*TASK DIRECTIONS*.
Return every one of the following rows unchanged, character for character.

*DATASET*.

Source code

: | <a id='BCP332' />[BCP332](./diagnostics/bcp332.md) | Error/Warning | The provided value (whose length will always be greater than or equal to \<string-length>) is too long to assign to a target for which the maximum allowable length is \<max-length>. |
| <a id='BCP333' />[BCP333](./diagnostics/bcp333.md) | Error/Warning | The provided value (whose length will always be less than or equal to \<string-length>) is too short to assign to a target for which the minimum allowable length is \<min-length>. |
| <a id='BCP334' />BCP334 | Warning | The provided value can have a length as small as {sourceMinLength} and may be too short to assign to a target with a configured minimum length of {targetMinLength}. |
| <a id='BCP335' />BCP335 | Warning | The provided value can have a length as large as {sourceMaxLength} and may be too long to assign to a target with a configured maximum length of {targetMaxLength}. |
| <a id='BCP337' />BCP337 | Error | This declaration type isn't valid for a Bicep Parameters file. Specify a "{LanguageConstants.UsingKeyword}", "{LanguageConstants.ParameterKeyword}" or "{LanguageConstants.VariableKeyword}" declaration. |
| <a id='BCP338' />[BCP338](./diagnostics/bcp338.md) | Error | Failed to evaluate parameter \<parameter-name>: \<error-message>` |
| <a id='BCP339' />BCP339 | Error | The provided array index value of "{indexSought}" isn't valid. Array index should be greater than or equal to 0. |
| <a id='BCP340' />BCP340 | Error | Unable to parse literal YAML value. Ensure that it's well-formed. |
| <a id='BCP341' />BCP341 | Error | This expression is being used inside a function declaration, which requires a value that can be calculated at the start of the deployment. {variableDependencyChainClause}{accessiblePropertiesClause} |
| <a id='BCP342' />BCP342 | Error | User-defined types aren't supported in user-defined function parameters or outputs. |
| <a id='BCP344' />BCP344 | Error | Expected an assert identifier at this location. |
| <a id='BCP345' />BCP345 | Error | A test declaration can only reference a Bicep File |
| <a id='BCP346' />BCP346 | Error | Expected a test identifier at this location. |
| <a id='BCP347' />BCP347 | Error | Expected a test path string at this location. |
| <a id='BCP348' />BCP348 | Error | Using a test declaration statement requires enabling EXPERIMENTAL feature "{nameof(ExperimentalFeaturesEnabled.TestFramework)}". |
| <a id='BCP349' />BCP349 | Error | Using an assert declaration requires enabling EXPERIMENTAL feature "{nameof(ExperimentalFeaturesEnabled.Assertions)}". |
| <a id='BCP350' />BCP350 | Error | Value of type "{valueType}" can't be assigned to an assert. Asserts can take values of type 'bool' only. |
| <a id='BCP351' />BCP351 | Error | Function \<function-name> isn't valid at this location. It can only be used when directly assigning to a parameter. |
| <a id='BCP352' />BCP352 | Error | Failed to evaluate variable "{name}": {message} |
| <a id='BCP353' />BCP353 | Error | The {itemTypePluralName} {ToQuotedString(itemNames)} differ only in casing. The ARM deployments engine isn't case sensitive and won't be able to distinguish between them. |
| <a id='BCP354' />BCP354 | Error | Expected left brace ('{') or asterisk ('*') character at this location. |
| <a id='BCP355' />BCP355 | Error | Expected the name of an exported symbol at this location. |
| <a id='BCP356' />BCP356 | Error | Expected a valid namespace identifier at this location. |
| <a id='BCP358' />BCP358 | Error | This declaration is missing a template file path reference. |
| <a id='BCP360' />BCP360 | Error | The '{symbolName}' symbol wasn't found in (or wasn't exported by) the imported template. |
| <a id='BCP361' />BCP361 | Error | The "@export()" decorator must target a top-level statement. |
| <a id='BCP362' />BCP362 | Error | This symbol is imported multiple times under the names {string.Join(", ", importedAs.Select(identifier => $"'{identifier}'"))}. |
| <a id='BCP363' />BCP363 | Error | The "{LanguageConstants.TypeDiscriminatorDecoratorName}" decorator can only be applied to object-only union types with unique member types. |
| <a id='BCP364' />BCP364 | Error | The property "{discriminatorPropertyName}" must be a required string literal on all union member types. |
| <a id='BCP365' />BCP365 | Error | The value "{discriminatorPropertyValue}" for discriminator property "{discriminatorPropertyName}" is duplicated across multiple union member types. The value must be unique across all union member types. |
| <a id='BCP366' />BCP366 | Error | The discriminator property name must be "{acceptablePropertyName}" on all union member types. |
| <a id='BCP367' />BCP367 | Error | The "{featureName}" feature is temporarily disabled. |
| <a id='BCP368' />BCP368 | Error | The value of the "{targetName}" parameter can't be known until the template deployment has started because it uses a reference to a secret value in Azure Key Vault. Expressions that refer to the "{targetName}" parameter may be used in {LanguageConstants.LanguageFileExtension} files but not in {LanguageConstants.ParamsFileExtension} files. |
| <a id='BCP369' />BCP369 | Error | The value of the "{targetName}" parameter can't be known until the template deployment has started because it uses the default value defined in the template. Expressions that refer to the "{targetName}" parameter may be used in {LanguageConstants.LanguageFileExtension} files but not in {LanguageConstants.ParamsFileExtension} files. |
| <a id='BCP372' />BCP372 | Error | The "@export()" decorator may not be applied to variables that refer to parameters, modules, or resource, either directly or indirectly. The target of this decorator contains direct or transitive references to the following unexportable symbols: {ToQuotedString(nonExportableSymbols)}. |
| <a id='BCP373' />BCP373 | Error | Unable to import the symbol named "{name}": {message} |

*EXERCISE SOLUTION*.
Source code

: | <a id='BCP332' />[BCP332](./diagnostics/bcp332.md) | Error/Warning | The provided value (whose length will always be greater than or equal to \<string-length>) is too long to assign to a target for which the maximum allowable length is \<max-length>. |
| <a id='BCP333' />[BCP333](./diagnostics/bcp333.md) | Error/Warning | The provided value (whose length will always be less than or equal to \<string-length>) is too short to assign to a target for which the minimum allowable length is \<min-length>. |
| <a id='BCP334' />BCP334 | Warning | The provided value can have a length as small as {sourceMinLength} and may be too short to assign to a target with a configured minimum length of {targetMinLength}. |
| <a id='BCP335' />BCP335 | Warning | The provided value can have a length as large as {sourceMaxLength} and may be too long to assign to a target with a configured maximum length of {targetMaxLength}. |
| <a id='BCP337' />BCP337 | Error | This declaration type isn't valid for a Bicep Parameters file. Specify a "{LanguageConstants.UsingKeyword}", "{LanguageConstants.ParameterKeyword}" or "{LanguageConstants.VariableKeyword}" declaration. |
| <a id='BCP338' />[BCP338](./diagnostics/bcp338.md) | Error | Failed to evaluate parameter \<parameter-name>: \<error-message>` |
| <a id='BCP339' />BCP339 | Error | The provided array index value of "{indexSought}" isn't valid. Array index should be greater than or equal to 0. |
| <a id='BCP340' />BCP340 | Error | Unable to parse literal YAML value. Ensure that it's well-formed. |
| <a id='BCP341' />BCP341 | Error | This expression is being used inside a function declaration, which requires a value that can be calculated at the start of the deployment. {variableDependencyChainClause}{accessiblePropertiesClause} |
| <a id='BCP342' />BCP342 | Error | User-defined types aren't supported in user-defined function parameters or outputs. |
| <a id='BCP344' />BCP344 | Error | Expected an assert identifier at this location. |
| <a id='BCP345' />BCP345 | Error | A test declaration can only reference a Bicep File |
| <a id='BCP346' />BCP346 | Error | Expected a test identifier at this location. |
| <a id='BCP347' />BCP347 | Error | Expected a test path string at this location. |
| <a id='BCP348' />BCP348 | Error | Using a test declaration statement requires enabling EXPERIMENTAL feature "{nameof(ExperimentalFeaturesEnabled.TestFramework)}". |
| <a id='BCP349' />BCP349 | Error | Using an assert declaration requires enabling EXPERIMENTAL feature "{nameof(ExperimentalFeaturesEnabled.Assertions)}". |
| <a id='BCP350' />BCP350 | Error | Value of type "{valueType}" can't be assigned to an assert. Asserts can take values of type 'bool' only. |
| <a id='BCP351' />BCP351 | Error | Function \<function-name> isn't valid at this location. It can only be used when directly assigning to a parameter. |
| <a id='BCP352' />BCP352 | Error | Failed to evaluate variable "{name}": {message} |
| <a id='BCP353' />BCP353 | Error | The {itemTypePluralName} {ToQuotedString(itemNames)} differ only in casing. The ARM deployments engine isn't case sensitive and won't be able to distinguish between them. |
| <a id='BCP354' />BCP354 | Error | Expected left brace ('{') or asterisk ('*') character at this location. |
| <a id='BCP355' />BCP355 | Error | Expected the name of an exported symbol at this location. |
| <a id='BCP356' />BCP356 | Error | Expected a valid namespace identifier at this location. |
| <a id='BCP358' />BCP358 | Error | This declaration is missing a template file path reference. |
| <a id='BCP360' />BCP360 | Error | The '{symbolName}' symbol wasn't found in (or wasn't exported by) the imported template. |
| <a id='BCP361' />BCP361 | Error | The "@export()" decorator must target a top-level statement. |
| <a id='BCP362' />BCP362 | Error | This symbol is imported multiple times under the names {string.Join(", ", importedAs.Select(identifier => $"'{identifier}'"))}. |
| <a id='BCP363' />BCP363 | Error | The "{LanguageConstants.TypeDiscriminatorDecoratorName}" decorator can only be applied to object-only union types with unique member types. |
| <a id='BCP364' />BCP364 | Error | The property "{discriminatorPropertyName}" must be a required string literal on all union member types. |
| <a id='BCP365' />BCP365 | Error | The value "{discriminatorPropertyValue}" for discriminator property "{discriminatorPropertyName}" is duplicated across multiple union member types. The value must be unique across all union member types. |
| <a id='BCP366' />BCP366 | Error | The discriminator property name must be "{acceptablePropertyName}" on all union member types. |
| <a id='BCP367' />BCP367 | Error | The "{featureName}" feature is temporarily disabled. |
| <a id='BCP368' />BCP368 | Error | The value of the "{targetName}" parameter can't be known until the template deployment has started because it uses a reference to a secret value in Azure Key Vault. Expressions that refer to the "{targetName}" parameter may be used in {LanguageConstants.LanguageFileExtension} files but not in {LanguageConstants.ParamsFileExtension} files. |
| <a id='BCP369' />BCP369 | Error | The value of the "{targetName}" parameter can't be known until the template deployment has started because it uses the default value defined in the template. Expressions that refer to the "{targetName}" parameter may be used in {LanguageConstants.LanguageFileExtension} files but not in {LanguageConstants.ParamsFileExtension} files. |
| <a id='BCP372' />BCP372 | Error | The "@export()" decorator may not be applied to variables that refer to parameters, modules, or resource, either directly or indirectly. The target of this decorator contains direct or transitive references to the following unexportable symbols: {ToQuotedString(nonExportableSymbols)}. |
| <a id='BCP373' />BCP373 | Error | Unable to import the symbol named "{name}": {message} |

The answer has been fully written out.